Quando, despreocupadamente, andava nas minhas pesquisas para poder comentar apropriadamente o artigo “ Sobre as Casas”, de Fátima Stocker, também fui ao Google, e, mal digitei “Ruínas Rebodainhos”, fiquei azabumbado! A primeira(!!!) referência que a internet devolve é um comentário jocoso, por mim lavrado, embora sob a capa do anonimato, sobre as ruínas do Cabeço Cercado.
Vejam lá no que me fui meter! Agora, se um qualquer investigador de uma Sorbonne, em Paris, ou de uma Universidade da Cidade do Cabo, na África do Sul,… ou um qualquer rebordainhense ao acaso, dos muitos que se encontram espalhados por esse mundo fora, com saudades da sua linda terra, fizer a mesma pesquisa, vai imediatamente esbarrar na minha pequena sátira às Ruínas do Cercado Cabeço.
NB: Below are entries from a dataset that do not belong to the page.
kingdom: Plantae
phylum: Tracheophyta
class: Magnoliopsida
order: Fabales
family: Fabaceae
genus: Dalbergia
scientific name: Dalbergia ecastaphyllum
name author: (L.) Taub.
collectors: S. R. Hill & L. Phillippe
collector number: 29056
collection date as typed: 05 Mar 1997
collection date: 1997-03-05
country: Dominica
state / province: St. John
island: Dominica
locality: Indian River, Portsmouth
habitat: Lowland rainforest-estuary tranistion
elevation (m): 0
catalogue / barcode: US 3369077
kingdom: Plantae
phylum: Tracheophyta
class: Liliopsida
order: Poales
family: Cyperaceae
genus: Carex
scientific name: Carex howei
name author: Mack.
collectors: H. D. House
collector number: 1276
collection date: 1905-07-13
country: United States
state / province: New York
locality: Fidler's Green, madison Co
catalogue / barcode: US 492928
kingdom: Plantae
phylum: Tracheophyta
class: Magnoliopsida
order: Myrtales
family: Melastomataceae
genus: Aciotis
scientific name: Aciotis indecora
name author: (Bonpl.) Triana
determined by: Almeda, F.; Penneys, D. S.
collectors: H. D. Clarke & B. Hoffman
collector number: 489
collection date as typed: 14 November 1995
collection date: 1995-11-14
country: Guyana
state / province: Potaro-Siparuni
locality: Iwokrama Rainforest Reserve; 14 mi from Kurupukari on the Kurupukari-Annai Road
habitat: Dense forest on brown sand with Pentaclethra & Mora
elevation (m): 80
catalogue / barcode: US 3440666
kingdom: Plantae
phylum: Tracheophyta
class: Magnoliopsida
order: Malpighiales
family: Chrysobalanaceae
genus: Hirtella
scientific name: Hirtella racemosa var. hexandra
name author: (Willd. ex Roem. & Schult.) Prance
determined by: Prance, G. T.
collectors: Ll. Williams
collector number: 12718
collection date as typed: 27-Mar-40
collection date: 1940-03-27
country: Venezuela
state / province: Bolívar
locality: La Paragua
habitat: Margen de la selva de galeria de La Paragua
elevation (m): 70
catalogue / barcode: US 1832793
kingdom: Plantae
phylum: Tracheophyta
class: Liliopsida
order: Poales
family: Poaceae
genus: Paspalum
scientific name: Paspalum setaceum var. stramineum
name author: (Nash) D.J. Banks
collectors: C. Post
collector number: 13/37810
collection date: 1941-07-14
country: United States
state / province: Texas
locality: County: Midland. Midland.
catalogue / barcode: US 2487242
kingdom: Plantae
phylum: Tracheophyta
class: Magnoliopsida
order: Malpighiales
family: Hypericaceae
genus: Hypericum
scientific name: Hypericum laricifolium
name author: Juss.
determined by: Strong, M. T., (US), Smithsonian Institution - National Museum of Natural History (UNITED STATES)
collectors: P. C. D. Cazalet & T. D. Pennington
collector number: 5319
Não sei como vou conseguir descalçar esta bota, mas se um programa informático da internet faz de mim, de uma forma automática, a maior luminária no campo das Ruínas do Cercado, o que, nos tempos que correm, quer dizer que sou, a nível mundial, a maior autoridade em cultura medieval rebordainhense, a culpa será de muita gente, mas minha não é!

Eu nunca visitei as Ruínas de Rebordainhos, mencionadas no hino da Associação Social, Recreativa e Cultural de Rebordainhos, nem fiz sobre as mesmas qualquer estudo ou investigação científica. Aliás, o zum-zum que me chega aos ouvidos sobre este assunto quando vou a Rebordainhos, leva-me a desconfiar que o pseudovalor histórico e turístico do sítio se deve aos mitos inventado na época áurea do salazarismo, quando qualquer pedra derrubada num ermo servia para promover o passado glorioso da Nação.
A ser verdadeira a minha suspeita, as competentes autoridades civis do concelho de Bragança fariam um bom serviço à União das Freguesias de Rebordainhos e Pombares se mandassem apagar o epíteto humilhante “RUÍNAS”, associado ao nome REBORDAINHOS, que, atualmente, qualquer turista pode ler na placa toponímica que, na estrada nacional 15, indica a direção da terra de que todos gostamos.

Com os melhores cumprimentos,

Dom Bonifácio

Fátima Pereira Stocker disse...

D. Bonifácio

Para chegarmos ao destino que pretendemos é forçoso que saibamos escolher o caminho. De tudo quanto li, e o senhor redigiu, sou obrigada a concluir que não alcançou o seu destino, porque não escreveu uma só palavra sobre o tema, que eram as casas de Rebordaínhos. Porque terá sido? Por escolha errada de caminho que, por ser errado, o não deixou achar nada sobre o assunto. Errado também, porque lhe pregou a rasteira que faz tombar os vaidosos: confrontou-o com o seu retrato (neste caso, o comentário que refere). Os vaidosos gostam tanto de se ver que se deslumbram com a própria imagem, aumentando o amor que nutrem por si próprios. Estou a referir-me - e já o deve ter percebido - à história mitológica de Narciso que a psiquiatria moderna aproveitou para dar nome a um aleijão do carácter, que é o narcisismo.

Efectivamente, o D. Bonifácio deslumbrou-se de tal modo consigo próprio, e com a sua obra, que, em vez de tecer uma frase sobre as nossas casas, tratou de anunciar urbi et orbi que aparece em primeiro lugar na pesquisa do Google. Há narcisistas que se não contentam com o aplauso de si próprios e precisam da ovação das multidões.

Escolheu mal o caminho, escolheu mal o destino e escolheu mal o pseudónimo. Caso não tenha reparado, estou a fazer um trocadilho (que estabelece uma antítese) com o significado do pseudónimo que arregimentou: Bonifácio, de "bonum fatum", significa "bom destino".

P.S. Quanto aos universitários, não se preocupe com eles: estão bem treinados a perceber o que são larotas.